LedgerAgent: Structured State for Policy-Adherent Tool-Calling Agents
AI agents in customer service often struggle to maintain a clear picture of a task as it evolves over multiple turns. In standard setups, these agents rely on the conversation history to "remember" facts, such as order numbers or reservation details. Because this information is buried in a growing transcript, agents frequently make mistakes—either by acting on outdated information or by performing actions that violate company policies. This paper introduces LedgerAgent, a method that provides agents with an explicit, organized "ledger" to track task states and a "policy gate" to ensure all actions comply with domain rules before they are executed.
A Better Way to Track State
Instead of forcing the model to reconstruct the current situation from raw text, LedgerAgent maintains a structured, typed dictionary that stores key facts observed through tool calls. This ledger acts as a reliable, up-to-date reference point. Whenever the agent successfully retrieves information, that data is automatically added to the ledger in a standardized format. Before the agent makes its next move, this ledger is injected into the prompt, allowing the model to look up specific identifiers or statuses instantly rather than searching through past messages.

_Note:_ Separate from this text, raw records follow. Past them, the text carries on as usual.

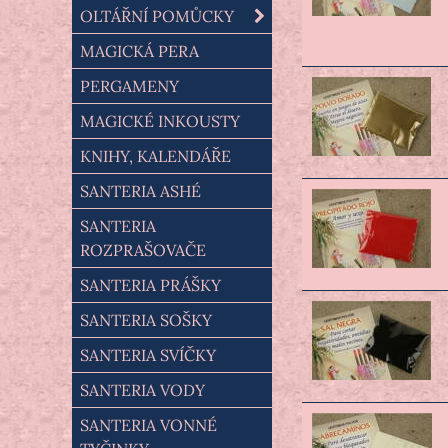
OLTÁŘNÍ POMŮCKY
MAGICKÁ PERA
PERGAMENY
MAGICKÉ INKOUSTY
KNIHY, KALENDÁŘE
SANTERIA ASHÉ
SANTERIA
ROZPRAŠOVAČE
SANTERIA PRÁŠKY
SANTERIA SOŠKY
SANTERIA SVÍČKY
SANTERIA VODY
SANTERIA VONNÉ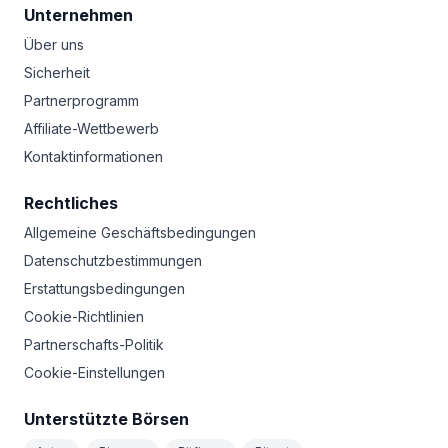
Unternehmen
Über uns
Sicherheit
Partnerprogramm
Affiliate-Wettbewerb
Kontaktinformationen
Rechtliches
Allgemeine Geschäftsbedingungen
Datenschutzbestimmungen
Erstattungsbedingungen
Cookie-Richtlinien
Partnerschafts-Politik
Cookie-Einstellungen
Unterstützte Börsen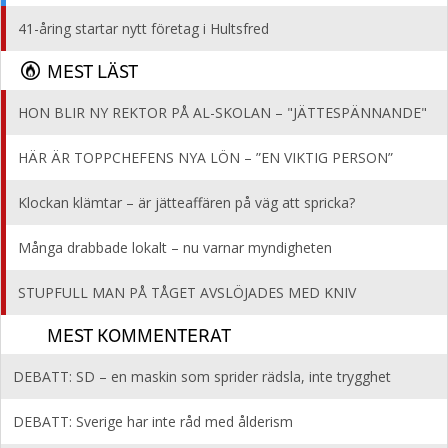
41-åring startar nytt företag i Hultsfred
MEST LÄST
HON BLIR NY REKTOR PÅ AL-SKOLAN – "JÄTTESPÄNNANDE"
HÄR ÄR TOPPCHEFENS NYA LÖN – ”EN VIKTIG PERSON”
Klockan klämtar – är jätteaffären på väg att spricka?
Många drabbade lokalt – nu varnar myndigheten
STUPFULL MAN PÅ TÅGET AVSLÖJADES MED KNIV
MEST KOMMENTERAT
DEBATT: SD – en maskin som sprider rädsla, inte trygghet
DEBATT: Sverige har inte råd med ålderism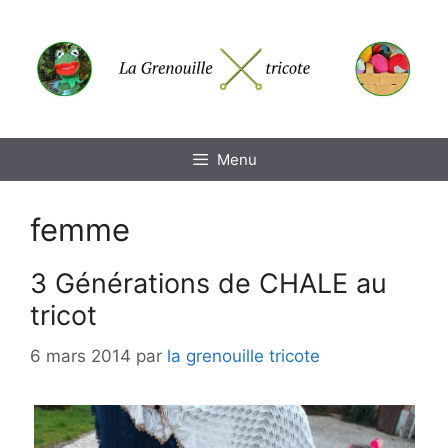
Aller
au
contenu
Menu
femme
3 Générations de CHALE au
tricot
6 mars 2014
par
la grenouille tricote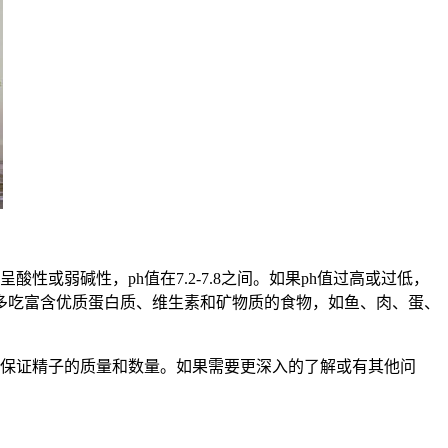
弱碱性，ph值在7.2-7.8之间。如果ph值过高或过低，
多吃富含优质蛋白质、维生素和矿物质的食物，如鱼、肉、蛋、
保证精子的质量和数量。如果需要更深入的了解或有其他问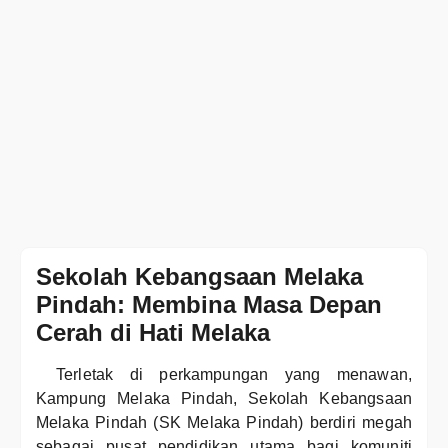
Sekolah Kebangsaan Melaka
Pindah: Membina Masa Depan
Cerah di Hati Melaka
Terletak di perkampungan yang menawan,
Kampung Melaka Pindah, Sekolah Kebangsaan
Melaka Pindah (SK Melaka Pindah) berdiri megah
sebagai pusat pendidikan utama bagi komuniti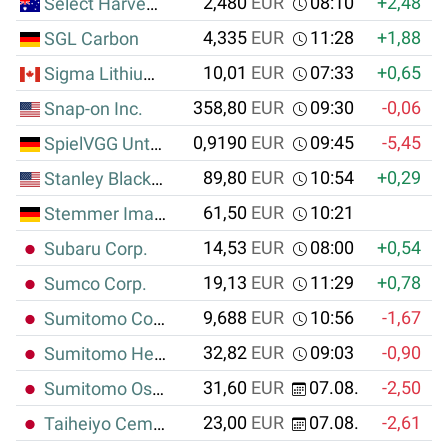
2,480
EUR
08:10
+2,48
+
Select Harvest Ltd.
4,335
EUR
11:28
+1,88
+
SGL Carbon
10,01
EUR
07:33
+0,65
Sigma Lithium Corp.
358,80
EUR
09:30
-0,06
Snap-on Inc.
0,9190
EUR
09:45
-5,45
-
SpielVGG Unterhaching KGaA
89,80
EUR
10:54
+0,29
Stanley Black & Decker Inc.
61,50
EUR
10:21
Stemmer Imaging
14,53
EUR
08:00
+0,54
Subaru Corp.
19,13
EUR
11:29
+0,78
Sumco Corp.
9,688
EUR
10:56
-1,67
Sumitomo Corp.
32,82
EUR
09:03
-0,90
Sumitomo Heavy Industries Ltd.
31,60
EUR
07.08.
-2,50
Sumitomo Osaka Cement Co. Ltd.
23,00
EUR
07.08.
-2,61
Taiheiyo Cement Corp.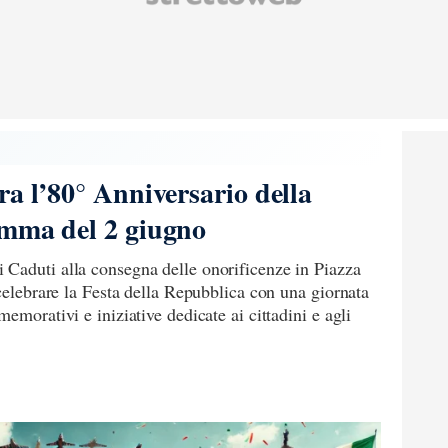
ra l’80° Anniversario della
amma del 2 giugno
Caduti alla consegna delle onorificenze in Piazza
 celebrare la Festa della Repubblica con una giornata
emorativi e iniziative dedicate ai cittadini e agli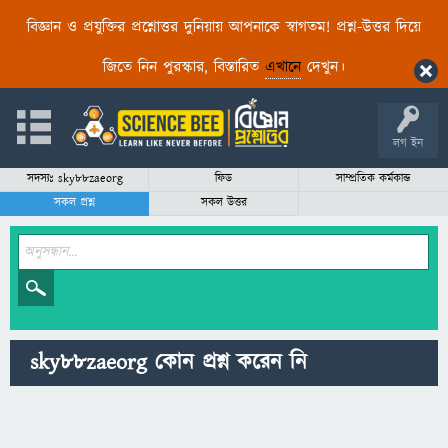
বিজ্ঞান ও প্রযুক্তির প্রশ্নোত্তর দুনিয়ায় আপনাকে স্বাগতম! প্রশ্ন-উত্তর দিয়ে
জিতে নিন পুরস্কার, বিস্তারিত
এখানে
দেখুন।
লগ ইন
সদস্যঃ sky88zaeorg
ফিড
সাম্প্রতিক কর্মকান্ড
সকল প্রশ্ন
সকল উত্তর
sky88zaeorg কোন প্রশ্ন করেন নি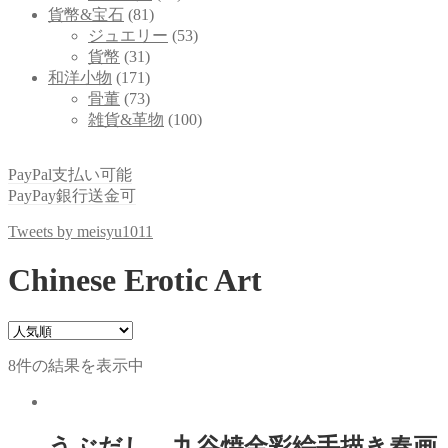
貨幣&宝石
(81)
ジュエリー
(53)
貨幣
(31)
和洋小物
(171)
骨董
(73)
雑貨&革物
(100)
PayPal支払い可能
PayPay銀行送金可
Tweets by meisyu1011
Chinese Erotic Art
8件の結果を表示中
うぶだし—九谷焼金彩絵手描き春画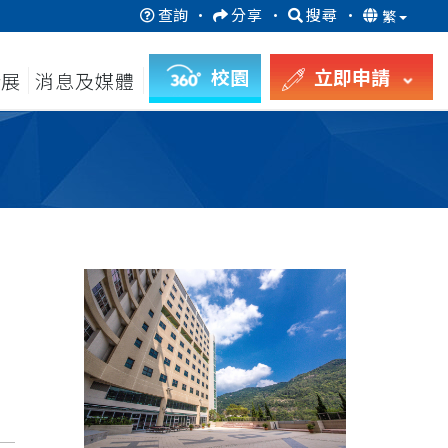
查詢
·
分享
·
搜尋
·
繁
校園
立即申請
發展
消息及媒體
月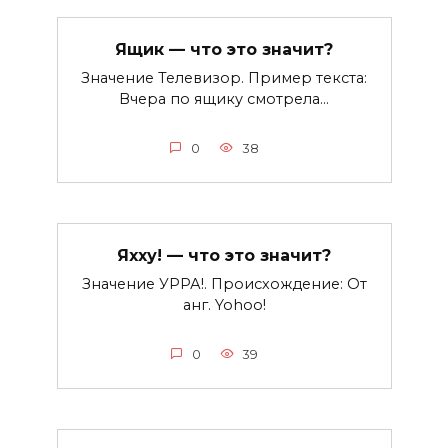
Ящик — что это значит?
Значение Телевизор. Пример текста:
Вчера по ящику смотрела…
0
38
Яхху! — что это значит?
Значение УРРА!. Происхождение: От
анг. Yohoo!
0
39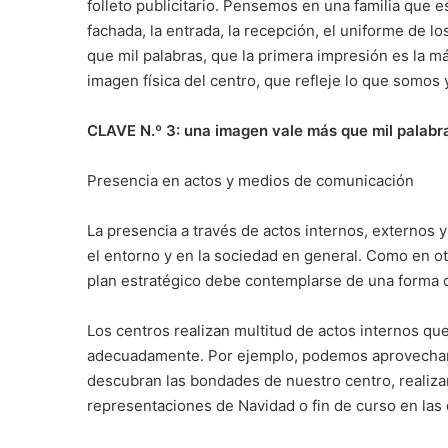
folleto publicitario. Pensemos en una familia que 
fachada, la entrada, la recepción, el uniforme de
que mil palabras, que la primera impresión es la má
imagen física del centro, que refleje lo que somos 
CLAVE N.º 3: una imagen vale más que mil palabr
Presencia en actos y medios de comunicación
La presencia a través de actos internos, externos
el entorno y en la sociedad en general. Como en ot
plan estratégico debe contemplarse de una forma d
Los centros realizan multitud de actos internos qu
adecuadamente. Por ejemplo, podemos aprovechar l
descubran las bondades de nuestro centro, realizar 
representaciones de Navidad o fin de curso en la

Preventing Policy Violations
A major challenge for customer-service agents is ensuring that their actions—such as issuing a refund or changing a flight—follow specific business rules. LedgerAgent addresses this with a "policy gate" that acts as a final check before any environment-changing action is finalized. This gate evaluates the agent's proposed action against a set of predefined logical rules. If an action violates a policy based on the current ledger state, the gate can block the request, suggest a revision, or provide feedback to the agent. This prevents errors from reaching the external system in the first place.
Proven Performance Gains
The researchers tested LedgerAgent across four different customer-service domains, including airline, retail, telecom, and telehealth, using a variety of open- and closed-weight models. The results show that LedgerAgent consistently outperforms standard prompt-based approaches, particularly in tasks that require modifying external systems. Notably, the method improves "pass^k" scores—a metric that measures how reliably an agent solves a task across multiple independent trials. These gains are achieved without requiring additional training or extra LLM calls, making it a highly efficient way to improve agent reliability.
Key Considerations
LedgerAgent is designed as an inference-time scaffold, meaning it works alongside existing models without requiring changes to their underlying weights. While it significantly improves consistency and adherence to rules, it is specifically built for structured environments where domain policies can be defined as logical predicates. By separating state tracking from the model's generation process, the approach ensures that the agent remains grounded in the actual data retrieved from the environment, rather than relying on potentially flawed memory of the conversation history.